Tariff reductions in the automobile sector may need more time for benefits to take effect, delaying potential benefits on car carriers. Under the trade deal, up to 250,000 European made cars will now be allowed into India at preferential tariff rates.

 

But ING sees the dominance of Japanese brands limiting the impact of this. It said: “The Indian car market is dominated by well-established Japanese brands such as Suzuki and Hyundai, which together account for more than 50% of the total market. It certainly won’t be easy for European carmakers to penetrate the Indian market, given that they currently have a market share below 3%.”

 

The outlook for clean tankers on this trade lane is less clear.
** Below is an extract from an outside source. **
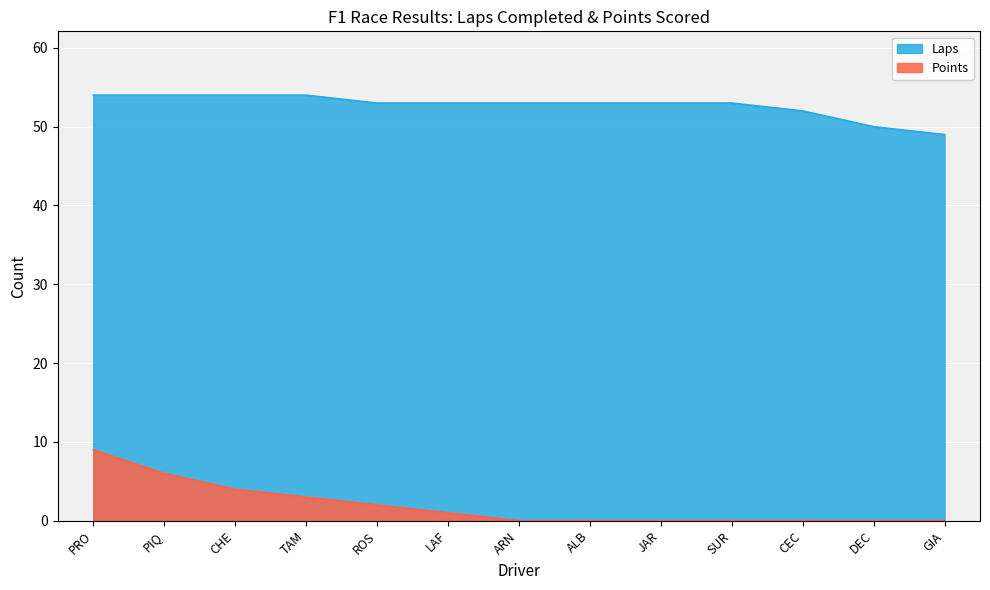

At which label does Laps first exceed 53?

PRO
Recent EU sanctions on oil products made from Russian crude oil could make Indian exports to the EU challenging.

 

Importing crude oil barrels at market prices to produce clean petroleum products that will be exported over a great distance to Europe could eat into margins of Indian refiners.

 

Furthermore, the recent reduction in tariffs by the US to 18% remains higher than the initial 2%-3% before US President Donald Trump’s second term. New Delhi may look to reassess its priorities to see if importing more expensive crude oil imports, at market prices, are worth it.

 

The India-EU trade deal is also viewed as more than just a trade deal, but a tool for both the EU and India to diversify trade. This is a deal that has taken 20 years to come to fruition.

 

“The sudden momentum that pushed the agreement across the finish line in early 2026 was driven less by economics than by geopolitics. Both New Delhi and Brussels have found themselves exposed to increasingly unpredictable US trade politics,” said Shameek Godara, adviser at the Norwegian Embassy in Australia.

 

He sees the agreement giving the EU a platform to reduce its “overreliance on both the United States and China while expanding partnerships with like-minded economies.”